Police have rescued at least 39 Nigerian victims of human trafficking in Ghana’s Central Region.
The operation at Gomoa Pomadze led to the arrest of two suspects—Paul Okafor and Duru Favour – also Nigerians.
They were detained to assist the police in the investigation.
A statement from the Central Region Police Command read: “On July 12, 2020, upon information received from an informant, the Winneba District Police Commander dispatched a Police Patrol team to Gomoa Pomadze where they met 3 Ghanaians in the company of Charles Ikorohk, aged 21, a Nigerian. Charles Ikorohk told the team that he arrived into the country from Nigeria to visit a friend but couldn’t trace him “and got stranded.”
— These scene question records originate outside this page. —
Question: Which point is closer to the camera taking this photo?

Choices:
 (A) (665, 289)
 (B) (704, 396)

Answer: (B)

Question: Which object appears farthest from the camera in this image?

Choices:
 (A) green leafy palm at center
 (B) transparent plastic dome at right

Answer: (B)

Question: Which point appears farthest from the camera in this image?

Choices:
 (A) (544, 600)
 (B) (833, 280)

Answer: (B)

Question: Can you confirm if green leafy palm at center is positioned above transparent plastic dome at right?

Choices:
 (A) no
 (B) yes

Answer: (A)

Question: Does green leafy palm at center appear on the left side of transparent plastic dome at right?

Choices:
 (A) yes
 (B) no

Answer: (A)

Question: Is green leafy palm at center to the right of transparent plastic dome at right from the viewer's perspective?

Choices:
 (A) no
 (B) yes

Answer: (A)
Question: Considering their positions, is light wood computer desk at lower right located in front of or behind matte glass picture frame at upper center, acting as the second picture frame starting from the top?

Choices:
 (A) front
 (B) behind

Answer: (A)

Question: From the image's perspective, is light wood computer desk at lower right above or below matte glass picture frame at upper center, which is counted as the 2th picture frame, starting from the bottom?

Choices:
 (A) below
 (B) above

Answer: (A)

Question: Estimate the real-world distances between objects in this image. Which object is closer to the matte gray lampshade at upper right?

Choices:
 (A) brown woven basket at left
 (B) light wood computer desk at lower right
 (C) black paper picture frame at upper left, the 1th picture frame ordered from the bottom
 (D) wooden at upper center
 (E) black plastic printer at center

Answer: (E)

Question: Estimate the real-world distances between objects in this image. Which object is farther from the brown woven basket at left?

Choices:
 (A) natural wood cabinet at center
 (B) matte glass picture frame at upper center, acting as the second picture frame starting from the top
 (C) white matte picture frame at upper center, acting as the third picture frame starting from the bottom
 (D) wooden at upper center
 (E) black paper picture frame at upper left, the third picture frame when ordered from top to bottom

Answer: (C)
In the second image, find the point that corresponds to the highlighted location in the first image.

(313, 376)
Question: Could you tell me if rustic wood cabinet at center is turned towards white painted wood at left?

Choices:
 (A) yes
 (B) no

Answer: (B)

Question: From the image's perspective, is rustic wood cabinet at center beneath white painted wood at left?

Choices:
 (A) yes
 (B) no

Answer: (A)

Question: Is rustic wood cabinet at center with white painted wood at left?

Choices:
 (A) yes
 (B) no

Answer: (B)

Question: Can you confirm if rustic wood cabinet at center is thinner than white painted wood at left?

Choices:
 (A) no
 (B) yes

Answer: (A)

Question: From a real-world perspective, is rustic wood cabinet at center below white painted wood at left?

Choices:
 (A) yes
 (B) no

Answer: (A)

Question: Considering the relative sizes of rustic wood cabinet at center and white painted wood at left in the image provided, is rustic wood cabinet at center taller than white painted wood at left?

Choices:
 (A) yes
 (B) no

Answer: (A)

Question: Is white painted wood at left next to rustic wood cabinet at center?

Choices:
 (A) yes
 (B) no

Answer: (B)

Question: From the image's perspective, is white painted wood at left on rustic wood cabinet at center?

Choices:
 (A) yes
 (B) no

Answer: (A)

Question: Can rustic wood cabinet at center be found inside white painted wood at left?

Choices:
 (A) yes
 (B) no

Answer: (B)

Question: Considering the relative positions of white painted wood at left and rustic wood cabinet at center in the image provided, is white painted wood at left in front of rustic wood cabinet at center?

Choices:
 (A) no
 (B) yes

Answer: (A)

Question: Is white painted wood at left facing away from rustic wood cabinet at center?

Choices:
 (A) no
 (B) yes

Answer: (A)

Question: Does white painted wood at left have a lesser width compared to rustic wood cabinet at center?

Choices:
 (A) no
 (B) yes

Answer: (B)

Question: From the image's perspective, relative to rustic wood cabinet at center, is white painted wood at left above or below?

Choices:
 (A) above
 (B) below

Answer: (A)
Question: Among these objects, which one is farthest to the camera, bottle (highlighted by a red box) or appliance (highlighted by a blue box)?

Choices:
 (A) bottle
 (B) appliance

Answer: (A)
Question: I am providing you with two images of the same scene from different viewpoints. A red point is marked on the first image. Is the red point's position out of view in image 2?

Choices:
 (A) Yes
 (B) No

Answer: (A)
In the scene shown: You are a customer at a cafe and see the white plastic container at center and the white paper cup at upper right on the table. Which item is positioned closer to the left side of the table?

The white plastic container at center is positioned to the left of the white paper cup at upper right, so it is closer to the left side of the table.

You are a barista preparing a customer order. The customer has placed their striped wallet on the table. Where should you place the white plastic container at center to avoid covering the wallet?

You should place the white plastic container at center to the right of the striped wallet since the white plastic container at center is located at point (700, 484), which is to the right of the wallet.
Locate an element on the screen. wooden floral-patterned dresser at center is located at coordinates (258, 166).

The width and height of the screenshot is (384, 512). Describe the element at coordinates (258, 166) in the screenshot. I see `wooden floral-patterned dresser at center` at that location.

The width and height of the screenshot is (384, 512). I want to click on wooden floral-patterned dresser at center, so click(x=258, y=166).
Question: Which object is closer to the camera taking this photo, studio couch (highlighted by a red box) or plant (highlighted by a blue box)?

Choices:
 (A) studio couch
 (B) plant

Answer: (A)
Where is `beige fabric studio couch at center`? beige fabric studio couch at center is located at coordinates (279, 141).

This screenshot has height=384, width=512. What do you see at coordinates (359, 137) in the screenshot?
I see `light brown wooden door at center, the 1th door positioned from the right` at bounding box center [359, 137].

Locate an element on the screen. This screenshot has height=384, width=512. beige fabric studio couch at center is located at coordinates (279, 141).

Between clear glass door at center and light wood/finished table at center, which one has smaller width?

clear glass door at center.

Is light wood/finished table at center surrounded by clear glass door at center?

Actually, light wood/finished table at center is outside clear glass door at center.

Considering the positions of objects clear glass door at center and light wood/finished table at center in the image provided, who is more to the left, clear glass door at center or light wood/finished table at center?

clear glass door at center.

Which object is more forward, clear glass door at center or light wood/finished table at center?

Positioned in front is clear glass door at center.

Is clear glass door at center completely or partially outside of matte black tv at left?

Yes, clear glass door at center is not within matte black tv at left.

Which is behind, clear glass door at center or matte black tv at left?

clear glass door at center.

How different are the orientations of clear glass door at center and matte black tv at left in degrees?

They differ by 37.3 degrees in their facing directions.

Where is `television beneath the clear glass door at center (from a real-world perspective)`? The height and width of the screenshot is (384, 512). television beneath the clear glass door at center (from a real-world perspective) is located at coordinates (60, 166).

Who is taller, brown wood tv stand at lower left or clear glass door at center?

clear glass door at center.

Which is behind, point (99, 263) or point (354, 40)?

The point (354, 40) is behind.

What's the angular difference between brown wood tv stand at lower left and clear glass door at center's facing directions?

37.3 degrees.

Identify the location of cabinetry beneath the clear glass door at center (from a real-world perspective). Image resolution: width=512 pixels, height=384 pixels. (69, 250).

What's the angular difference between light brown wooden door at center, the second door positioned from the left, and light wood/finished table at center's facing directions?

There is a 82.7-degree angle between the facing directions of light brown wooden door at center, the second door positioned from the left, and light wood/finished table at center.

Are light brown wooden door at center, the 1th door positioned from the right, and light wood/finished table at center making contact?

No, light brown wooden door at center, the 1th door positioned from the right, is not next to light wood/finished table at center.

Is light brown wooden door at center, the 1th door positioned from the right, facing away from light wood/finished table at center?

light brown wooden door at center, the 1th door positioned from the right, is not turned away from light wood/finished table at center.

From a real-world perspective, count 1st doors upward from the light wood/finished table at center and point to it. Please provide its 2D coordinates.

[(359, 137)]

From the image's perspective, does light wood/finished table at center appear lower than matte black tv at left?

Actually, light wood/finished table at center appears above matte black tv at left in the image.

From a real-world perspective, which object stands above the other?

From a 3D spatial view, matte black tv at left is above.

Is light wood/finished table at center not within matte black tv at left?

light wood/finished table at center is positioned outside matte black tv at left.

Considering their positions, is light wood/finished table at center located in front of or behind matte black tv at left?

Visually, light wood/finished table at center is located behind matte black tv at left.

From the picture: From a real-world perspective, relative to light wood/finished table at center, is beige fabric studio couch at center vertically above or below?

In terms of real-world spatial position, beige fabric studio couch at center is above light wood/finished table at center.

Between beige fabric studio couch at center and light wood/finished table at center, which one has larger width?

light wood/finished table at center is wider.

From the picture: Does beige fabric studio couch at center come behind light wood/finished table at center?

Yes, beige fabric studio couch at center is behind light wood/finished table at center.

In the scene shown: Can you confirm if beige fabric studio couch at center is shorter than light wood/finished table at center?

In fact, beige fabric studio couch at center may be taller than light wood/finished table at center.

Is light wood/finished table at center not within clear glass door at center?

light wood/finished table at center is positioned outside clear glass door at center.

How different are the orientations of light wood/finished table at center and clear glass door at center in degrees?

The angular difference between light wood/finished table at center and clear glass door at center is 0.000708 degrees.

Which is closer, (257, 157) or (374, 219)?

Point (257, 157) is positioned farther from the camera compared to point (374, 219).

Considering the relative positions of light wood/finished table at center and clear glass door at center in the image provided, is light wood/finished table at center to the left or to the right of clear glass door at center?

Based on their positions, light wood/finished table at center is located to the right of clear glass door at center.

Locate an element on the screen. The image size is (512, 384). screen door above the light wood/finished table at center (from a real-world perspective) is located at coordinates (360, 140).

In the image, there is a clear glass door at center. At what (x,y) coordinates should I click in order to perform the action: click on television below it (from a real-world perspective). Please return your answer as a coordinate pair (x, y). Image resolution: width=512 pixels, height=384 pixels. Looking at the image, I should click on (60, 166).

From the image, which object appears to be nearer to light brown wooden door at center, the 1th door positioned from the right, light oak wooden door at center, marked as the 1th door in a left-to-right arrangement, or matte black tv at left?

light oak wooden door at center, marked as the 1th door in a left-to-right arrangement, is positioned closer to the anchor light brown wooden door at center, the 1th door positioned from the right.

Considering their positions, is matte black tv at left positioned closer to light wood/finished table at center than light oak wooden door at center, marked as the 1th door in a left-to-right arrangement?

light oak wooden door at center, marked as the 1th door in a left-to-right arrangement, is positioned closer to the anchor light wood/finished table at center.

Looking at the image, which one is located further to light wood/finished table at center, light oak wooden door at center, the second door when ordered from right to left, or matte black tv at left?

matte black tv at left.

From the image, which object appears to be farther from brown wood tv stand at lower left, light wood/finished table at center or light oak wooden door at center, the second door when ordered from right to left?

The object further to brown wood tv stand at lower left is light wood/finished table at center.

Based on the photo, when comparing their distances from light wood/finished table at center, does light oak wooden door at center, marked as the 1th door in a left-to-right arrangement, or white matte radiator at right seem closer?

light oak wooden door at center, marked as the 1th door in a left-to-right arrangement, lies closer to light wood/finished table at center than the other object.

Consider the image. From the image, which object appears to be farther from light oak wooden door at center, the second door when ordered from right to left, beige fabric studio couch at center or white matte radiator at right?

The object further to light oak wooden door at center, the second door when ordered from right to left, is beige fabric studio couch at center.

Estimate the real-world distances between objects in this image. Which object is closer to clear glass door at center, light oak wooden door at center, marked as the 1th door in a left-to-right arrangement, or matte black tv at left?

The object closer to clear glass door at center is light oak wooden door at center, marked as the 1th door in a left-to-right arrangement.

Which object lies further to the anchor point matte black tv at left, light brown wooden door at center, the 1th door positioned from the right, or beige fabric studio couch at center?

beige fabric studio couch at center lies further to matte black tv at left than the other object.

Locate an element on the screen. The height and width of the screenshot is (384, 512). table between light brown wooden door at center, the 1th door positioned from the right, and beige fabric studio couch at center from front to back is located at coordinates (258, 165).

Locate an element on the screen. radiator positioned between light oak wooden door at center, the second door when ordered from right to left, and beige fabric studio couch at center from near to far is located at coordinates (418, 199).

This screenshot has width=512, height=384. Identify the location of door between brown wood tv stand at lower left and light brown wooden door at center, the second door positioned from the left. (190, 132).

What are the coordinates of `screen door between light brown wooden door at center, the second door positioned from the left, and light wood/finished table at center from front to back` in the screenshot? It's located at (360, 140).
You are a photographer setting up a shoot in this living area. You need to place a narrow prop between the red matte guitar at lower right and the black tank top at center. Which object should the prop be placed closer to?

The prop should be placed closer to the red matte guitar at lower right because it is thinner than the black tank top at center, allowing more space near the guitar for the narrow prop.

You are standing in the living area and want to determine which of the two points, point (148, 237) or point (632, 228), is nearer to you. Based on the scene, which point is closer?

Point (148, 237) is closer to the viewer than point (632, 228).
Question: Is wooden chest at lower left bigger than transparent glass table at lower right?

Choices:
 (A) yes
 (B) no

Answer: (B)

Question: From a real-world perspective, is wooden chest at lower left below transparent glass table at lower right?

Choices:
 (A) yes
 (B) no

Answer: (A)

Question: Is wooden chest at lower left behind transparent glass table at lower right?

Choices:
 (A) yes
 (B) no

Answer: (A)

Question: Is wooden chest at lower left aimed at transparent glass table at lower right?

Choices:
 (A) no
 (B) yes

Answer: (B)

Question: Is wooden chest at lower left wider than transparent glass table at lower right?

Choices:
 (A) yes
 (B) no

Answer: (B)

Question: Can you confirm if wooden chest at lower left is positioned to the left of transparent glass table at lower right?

DSP Irene Oppong, the Central Regional Police Spokesperson, said Charles Ikorohk told the team that he met one Uzo at the Kwame Nkrumah interchange area.
He said he later introduced him to Arisuezo, another Nigerian who transported him to Winneba and kept him in a walled house together with other young Nigerians who were locked up in a room.
They were prevented from leaving the compound and subjected to other inhuman treatment as well as engaging in cybercrime.
DSP Irene Oppong indicated that the victims were brought in by their masters from Nigeria to engage in cybercrimes and were given targets to reach but were abused if they failed to meet their goal.
She added that one of the suspects, Michael Arisuezo, is on the run. She called on the general public to provide information that could lead to his arrest.
The Regional Police Command explained that 36 laptops were also retrieved from the house while the owner of the house where the Nigerians were kept is on police enquiry bail.
The 39 victims have been handed over to the Central Regional Anti Human Trafficking Unit and are currently kept at a shelter centre.
The Command calls on the general public to provide information that could aid the arrest of Michael Arisuezo, the main suspect in the case.
“We are calling on the general public to provide information leading to the arrest of Michael Arisuezo,” DSP Irene Oppong told Accra-based Citi FM.
More than 40 million people worldwide are victims of human trafficking, according to the United Nations’ International Labour Organisation (ILO), 75 per cent of whom are female.